German government blocks deal to sell 800 tanks to Saudi Arabia

KUWAIT: An opposition group led by a former MP convicted of insulting the ruling emir said yesterday that it plans to launch a series of street protests to press for reform.

Musallam al-Barrak said his reform agenda included allowing people to run for the position of prime minister. Currently the emir appoints prime ministers from the ruling family.

Mr Barrak is known for suggesting the emir was trying to turn the country into an “autocracy.”

ALGERIA: Two men from the Mozabite Berber ethnic group were killed in the desert city of Ghardaia, security officials said on Saturday.

There have been clashes between the city’s Arab and Berber communities since late last year, leaving nine dead and hundreds injured.

One man was killed with a hunting rifle during clashes on Friday night and a second man succumbed to his wounds on Saturday.

IVORY COAST: Locally celebrated model Awa Fadiga died in hospital on Friday because no-one was there to pay her medical fees, her family has said.

She was attacked on Wednesday night and thrown out of a cab beneath a bridge.

More than 8,000 Ivorians signed an online petition criticising the hospital’s behaviour and 21,000 have joined a Facebook group denouncing “the priority of money over basic healthcare.”

IRAQ: A suicide bomber detonated an explosives-rigged vehicle at a checkpoint in Kirkuk yesterday, killing seven police and wounding 11 others.

And in a village in the Sulaiman Bek area, also north of Baghdad, gunmen attacked a police officer’s house, killing his father and brother and wounding two more people.

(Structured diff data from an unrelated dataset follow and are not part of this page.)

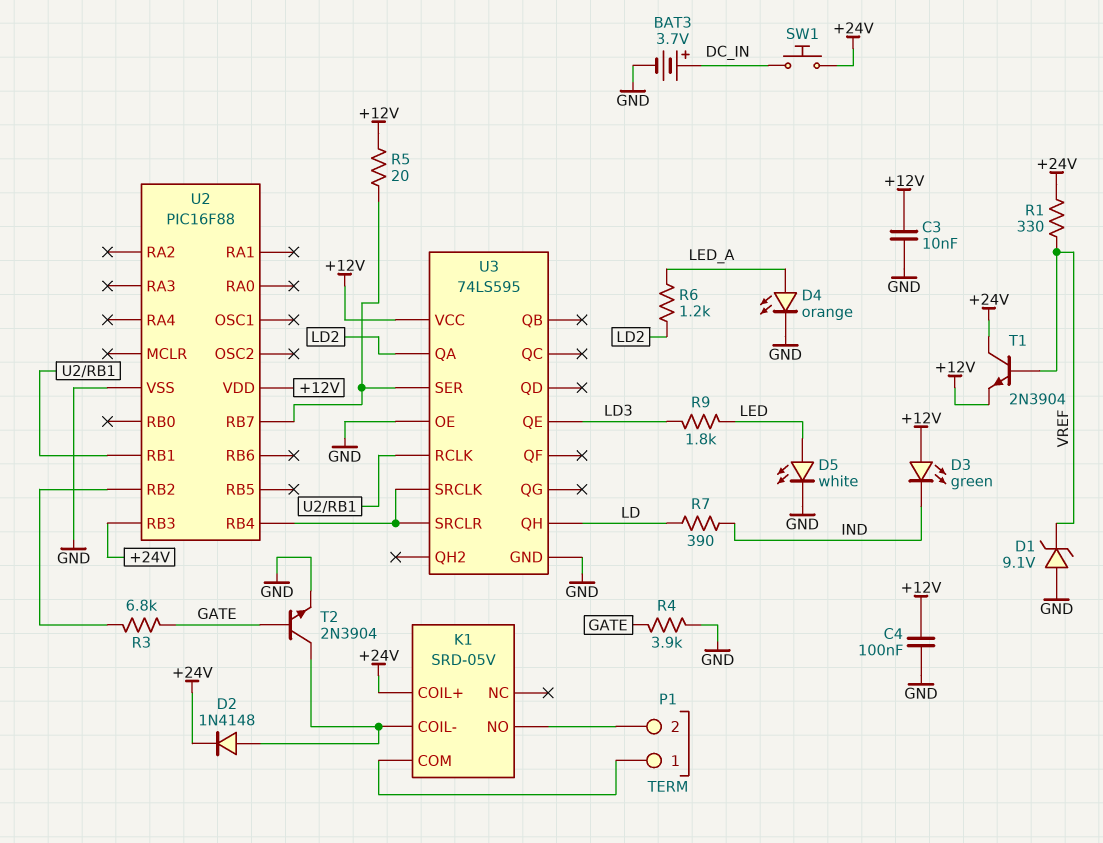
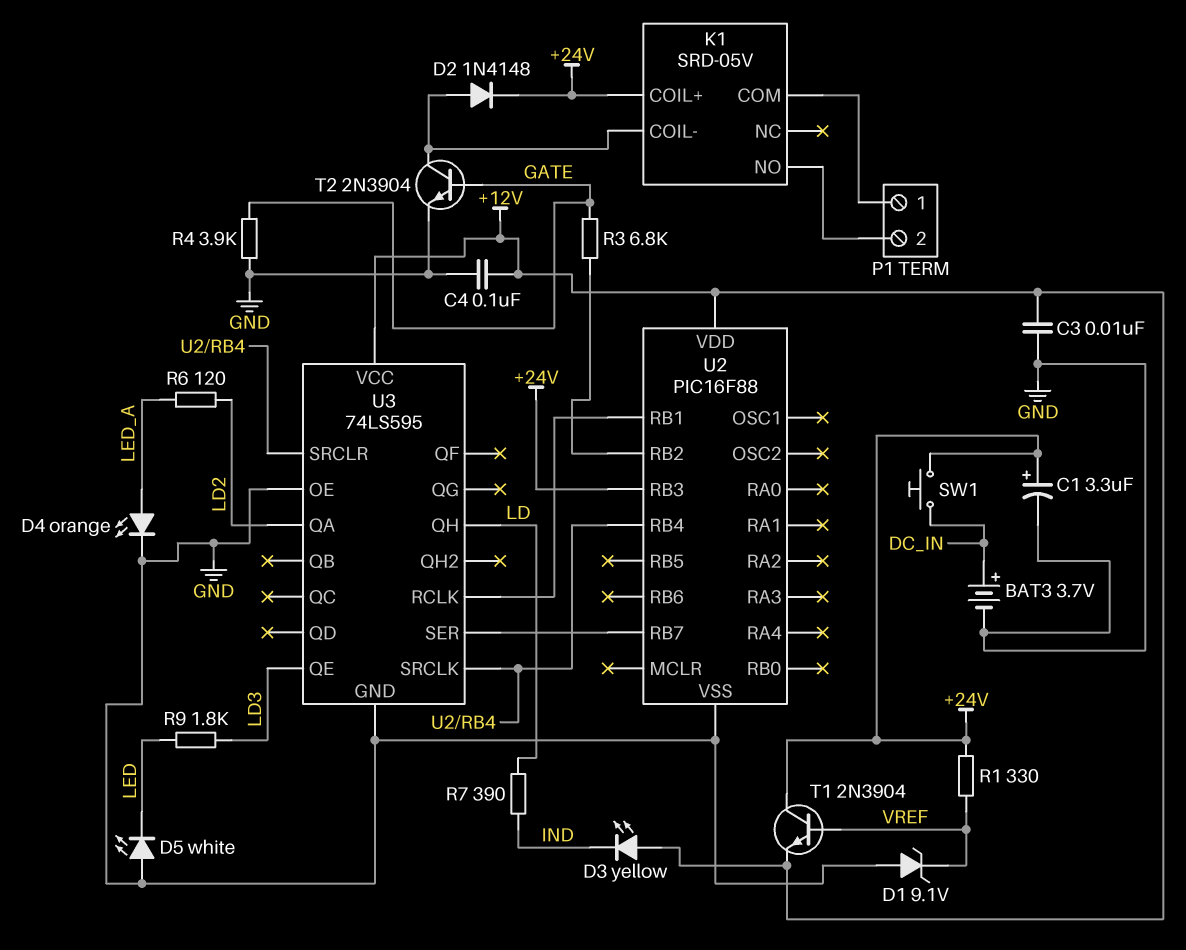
C1: none -> 3.3uF (plus +24V, minus GND)
D3: LED green (A +12V, K IND) -> LED yellow (A +12V, K IND)
D5: LED white (A LED, K GND) -> LED white (A GND, K LED)
R5: 20 (+12V, U2/RB7) -> none
R6: 1.2k (LD2, LED_A) -> 120 (LD2, LED_A)

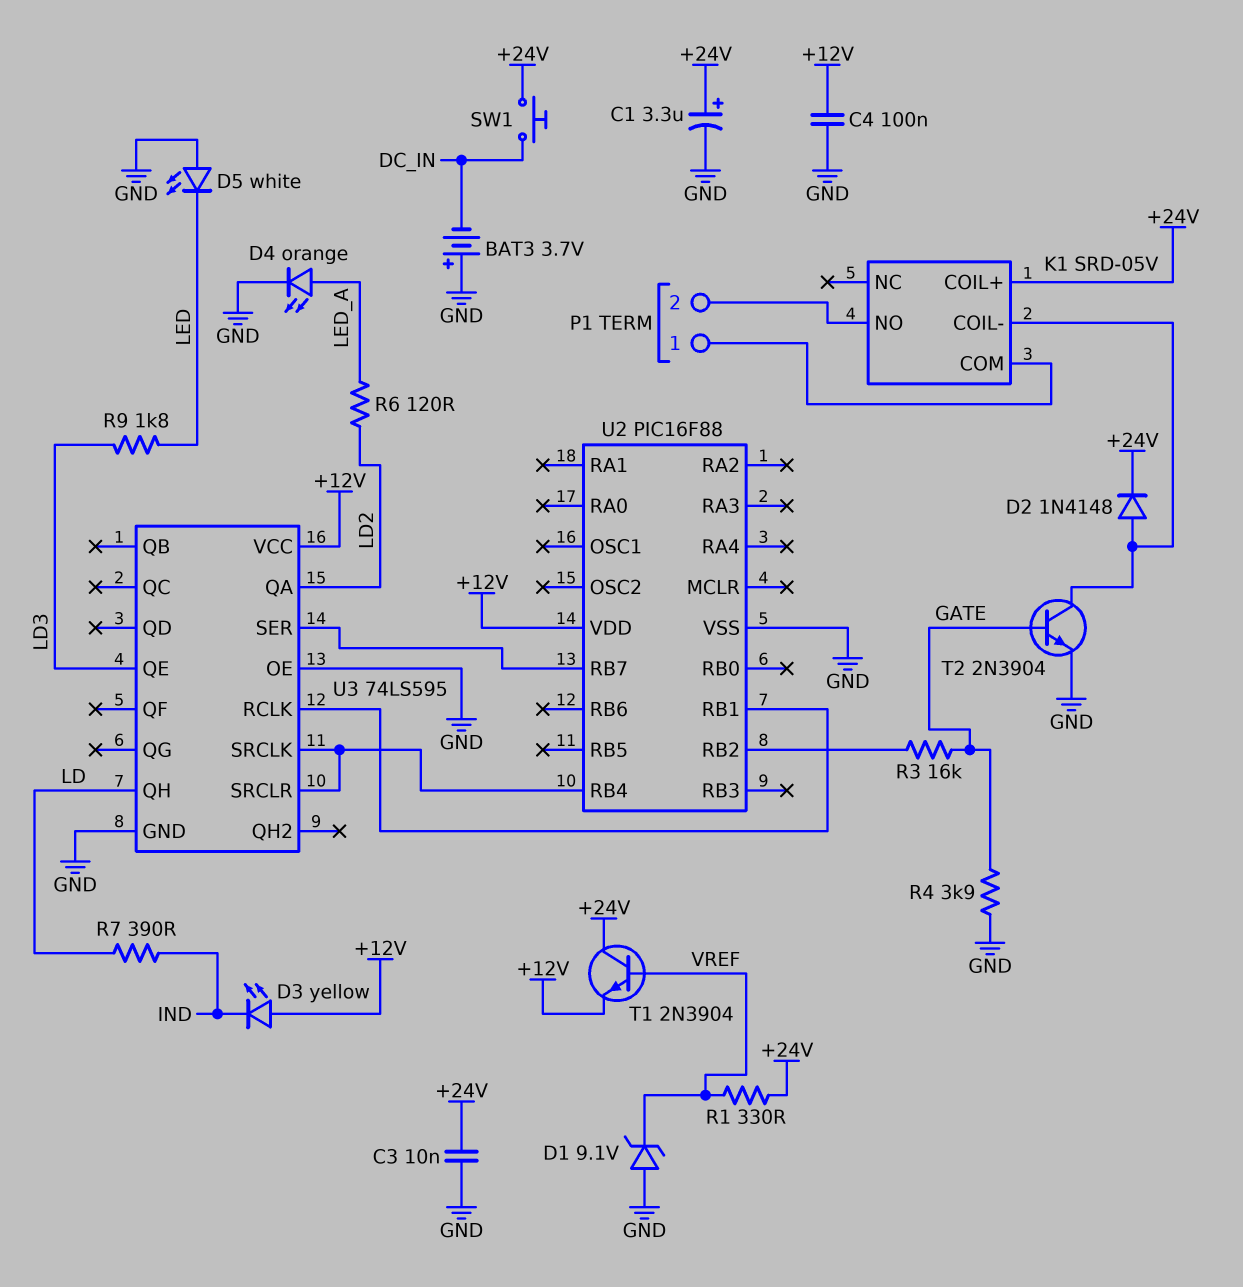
BAT3: 3.7V (plus DC_IN, minus GND) -> 3.7V (plus GND, minus DC_IN)
C3: 10nF (+12V, GND) -> 10nF (+24V, GND)
R3: 6.8k (GATE, U2/RB2) -> 16k (GATE, U2/RB2)
U2 pin RB3: +24V -> none

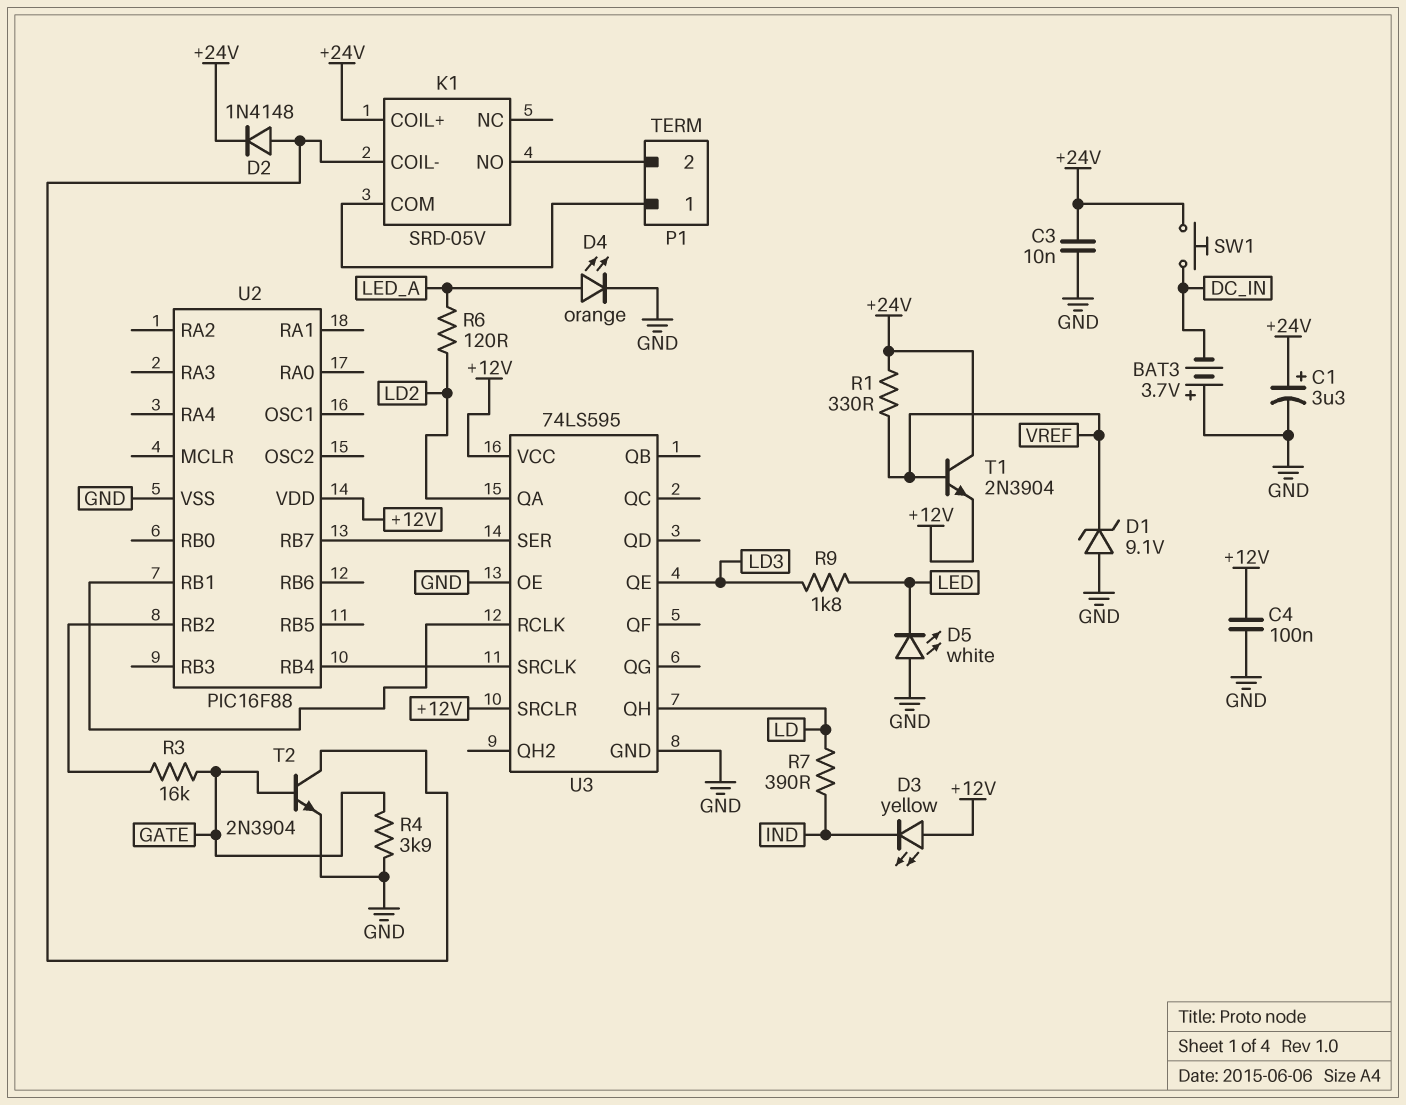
U3 pin SRCLR: U2/RB4 -> +12V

The gunmen also shot dead a Sahwa anti-al-Qaida militiaman nearby.

ISRAEL: An Islamic militant serving multiple life sentences in an Israeli prison has declared an open-ended hunger strike in protest at his solitary confinement.

The Palestinian Prisoners’ Club said that about 200 other Palestinian prisoners would fast in solidarity with former Hamas military leader Ibrahim Hamed.

It said that Fatah commander Marwan Barghouti and Ahmed Saadat, secretary general of the Popular Front for the Liberation of Palestine, could join the rolling hunger strike.

GERMANY: The government will not approve a reported deal to sell up to 800 tanks to Saudi Arabia, a German newspaper said yesterday.

The sale of the Leopard-2 tanks had been billed as one of the biggest deals for the German armaments industry, Bild reported.

But Economy Minister Sigmar Gabriel, a Social Democrat member of the left-right “grand coalition,” has “positioned himself against the tanks’ delivery to the autocratic royal house,” it said.

UNITED STATES: Nevada released 400 cattle at the weekend owned by a rancher who refused to recognise the state’s authority.

State workers had rounded them up on public land.

But they were forced to release the herd when they were confronted by hundreds of protesters armed with handguns and rifles at corrals in southern Nevada.

The Bureau of Land Management said the cattle were released “due to escalating tensions.”

AFGHANISTAN: An election official said yesterday that nearly 1,900 complaints of fraud in this month’s presidential election were being investigated.

Independent Elections Commission complaints spokesman Mohammed Nadir Mohseni said yesterday that each allegation would be scrutinised so that there would be no question of the outcome of the April 5 vote.